Donations and Gleanings Appreciated

They are grateful for donated food, Call said; it makes greater variety possible on distribution nights. Peter Coleman of MOFGA-certified organic Wildfire Fellowship Farm in Buckfield regularly donates, and PieTree Orchard in Sweden lets GGHC glean apples in the fall.

“We gleaned four times last fall,” Call said, and were able to distribute apples to all recipients as well as to the Maine Veterans’ Home, some schools and food pantries. PieTree also donates fresh produce every week, she added. Cooper Farms is also a huge source of weekly donations.

After distribution ends in early October, opportunities still exist to glean apples, squash and pumpkins, which they distribute to churches, food pantries, child care centers and Community Concepts.

Educational Opportunities

To recruit volunteers, Murphy taught an eight-week class in spring 2016 focusing on common garden vegetables. The response was good, and GGHC hopes to provide more educational opportunities in the future.

The McKeen Center for the Common Good at Bowdoin College in Brunswick contacted them, Call said, to see if GGHC wanted to work with students learning about rural Maine communities. Ten students spent a Thursday afternoon in August working with GGHC volunteers harvesting and preparing produce and then participating in the evening distribution. They were enthusiastic, and everyone enjoyed working with them, she said, and GGHC hopes that involvement will continue.

More Gardens

In addition to these new gardens, GGHC volunteers maintain the Maine Veterans’ Home garden in South Paris and the Rumford Tuesday Night garden. Veterans’ Home residents and staff use the garden produce, and GGHC volunteers harvest the rest.

Bonnie Pooley of Bethel has been involved in the Rumford Tuesday Night garden for about 10 years. That garden, she said, has existed since 1999, and she has developed a friendship with the 10 or 15 long-term volunteers who have kept it going all these years.

Murphy also has a fond history with this garden and said that two founding gardeners, retired mill employees, had asked for the land from the mill, did the hard work of clearing the property and have been part of the effort ever since. Although this is a traditional garden built directly in the earth, Pooley said they have built up the beds for better drainage by digging soil from the paths. They used some money from the Betterment Fund and help from the town of Rumford to set up an irrigation system. River Valley Healthy Communities Coalition has also supported this effort for a long time, providing the site for produce distribution as well as sponsoring an annual 5K race that supports the Rumford garden.

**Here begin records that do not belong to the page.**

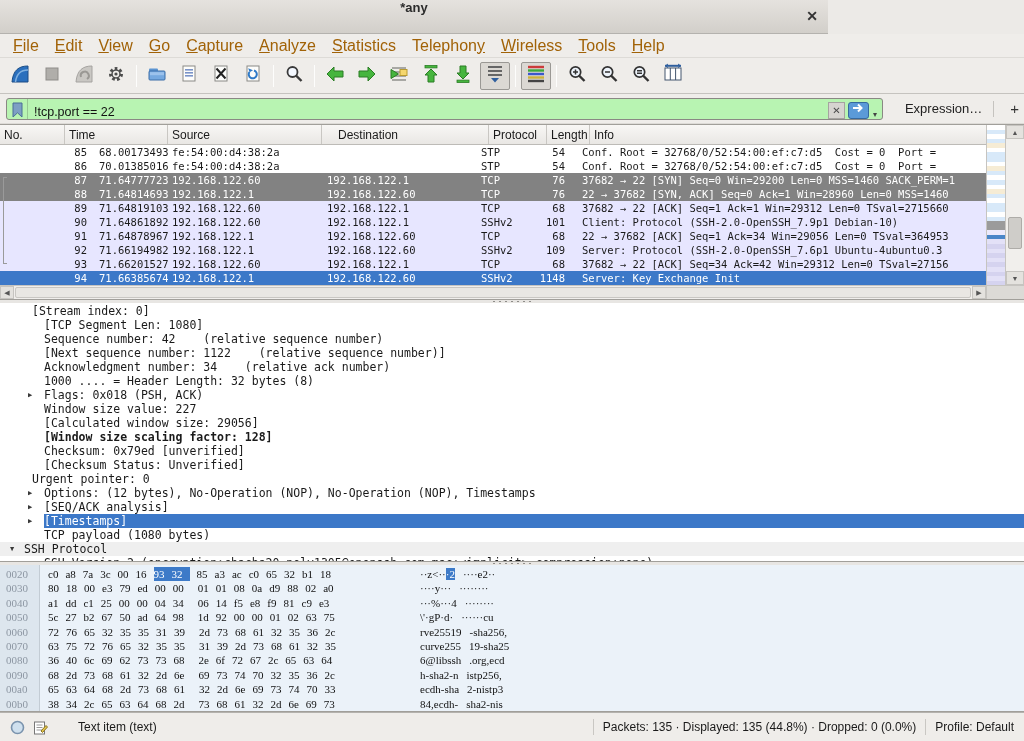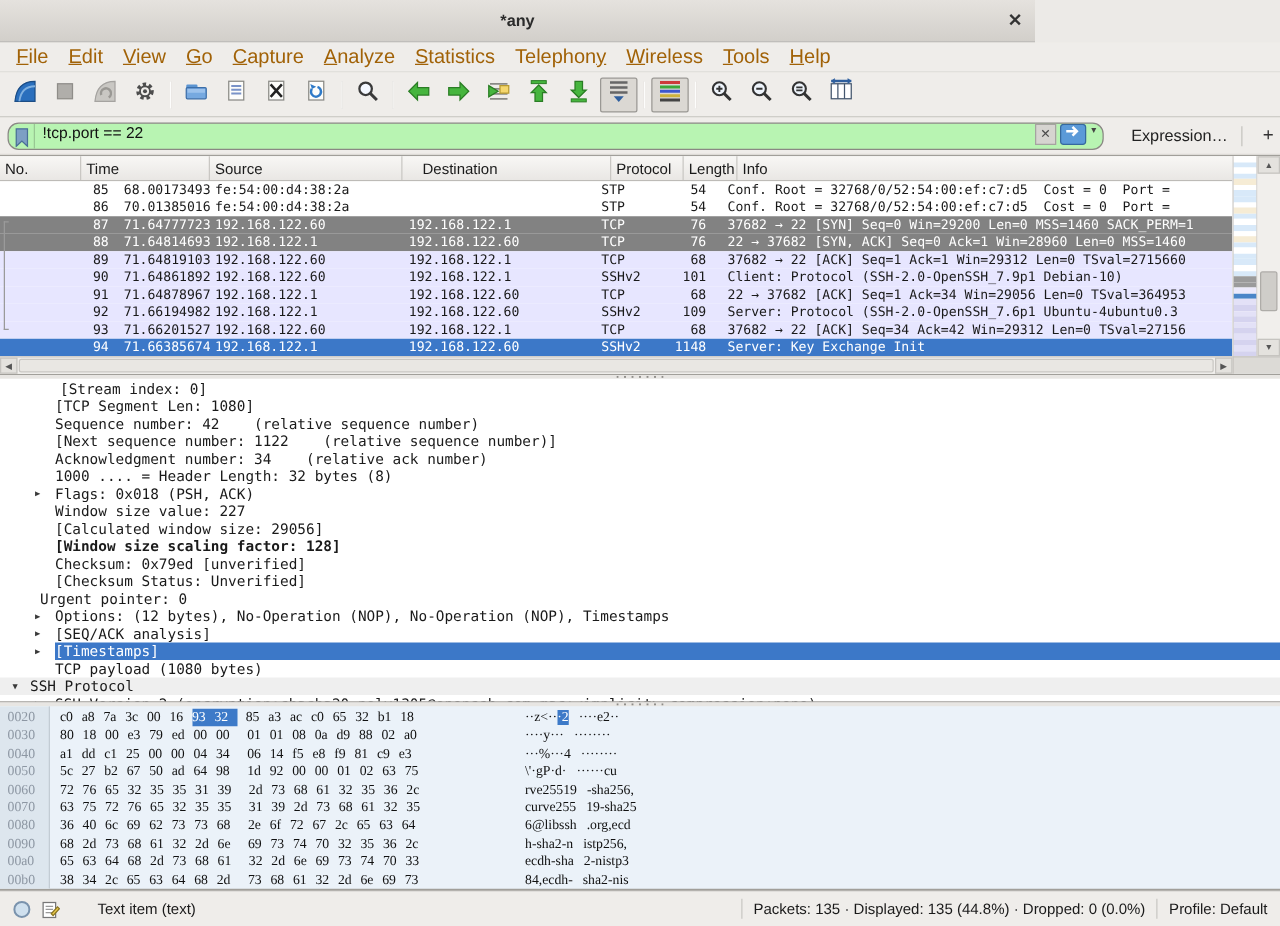--- a/index.html
+++ b/index.html
@@ -9,7 +9,7 @@
   
   .titlebar{position:absolute;left:0;top:0;width:828px;height:34px;
     background:linear-gradient(#e5e2de,#d2cfca);border-bottom:1px solid #b4b2ae;
-    display:flex;align-items:center;justify-content:center}
+    display:flex;align-items:flex-start;justify-content:center}
   .wtitle{font-size:13px;font-weight:bold;color:#2b2b2b}
   .closeX{position:absolute;right:10px;top:8px;font-size:14px;font-weight:bold;color:#333;cursor:default}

After taking Murphy’s Master Gardener course several years ago, Pooley worked in the Rumford garden to fulfill the required 30 hours of volunteer service. “For me, it was a way to garden with experienced people. The hands-on work reinforced the things I had learned and maybe forgotten – the necessity to thin carrots, weeding often, for example. I’m still learning. This year I learned how to trellis tomatoes from Peter Coleman.”

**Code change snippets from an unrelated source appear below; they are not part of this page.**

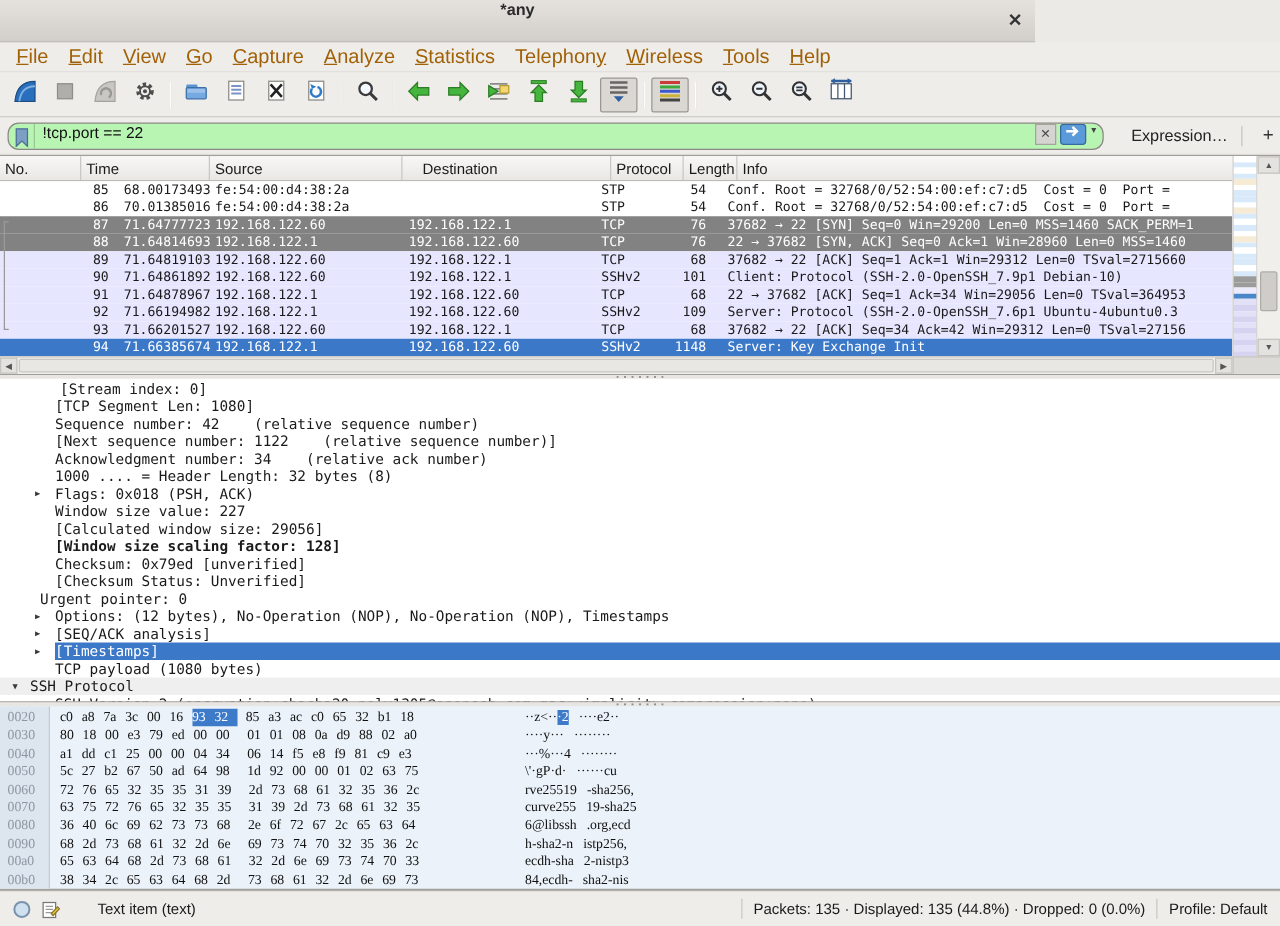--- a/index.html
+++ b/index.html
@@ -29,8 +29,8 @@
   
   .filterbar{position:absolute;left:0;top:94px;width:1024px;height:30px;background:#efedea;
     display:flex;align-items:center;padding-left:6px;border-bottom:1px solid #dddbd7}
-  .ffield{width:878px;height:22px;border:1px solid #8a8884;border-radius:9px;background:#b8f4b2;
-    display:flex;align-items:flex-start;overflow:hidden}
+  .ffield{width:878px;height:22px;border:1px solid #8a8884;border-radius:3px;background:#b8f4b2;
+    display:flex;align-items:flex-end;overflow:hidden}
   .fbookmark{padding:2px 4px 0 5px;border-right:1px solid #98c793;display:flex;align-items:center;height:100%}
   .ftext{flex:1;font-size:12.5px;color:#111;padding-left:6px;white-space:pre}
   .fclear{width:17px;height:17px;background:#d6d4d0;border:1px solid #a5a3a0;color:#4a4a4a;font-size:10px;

About 60 people go to the River Valley Healthy Communities Coalition office on Tuesday nights for the distribution, and Pooley finds it enlightening to talk with people there about their reasons for coming. Some say they want to be healthy, to eat right. About 15.5 percent of Oxford County residents are food insecure, Pooley explained. “The most needy are usually taken care of by social services, but it’s the people in between, those having trouble making ends meet, trying to feed their families well, who come every week for the distribution. And there are others with a surplus who come to donate.”

Inclusive and Inspiring

“We are your neighbors,” says the GGHC website (https://www.gardenersgrowinghealthycommunities.org/). “We garden, cook and spend time with friends. We believe that if communities are to become more inclusive and inspiring, we need to, at the very least, ensure that the extraordinary bounty from our gardens is shared.” And GGHC is doing just that.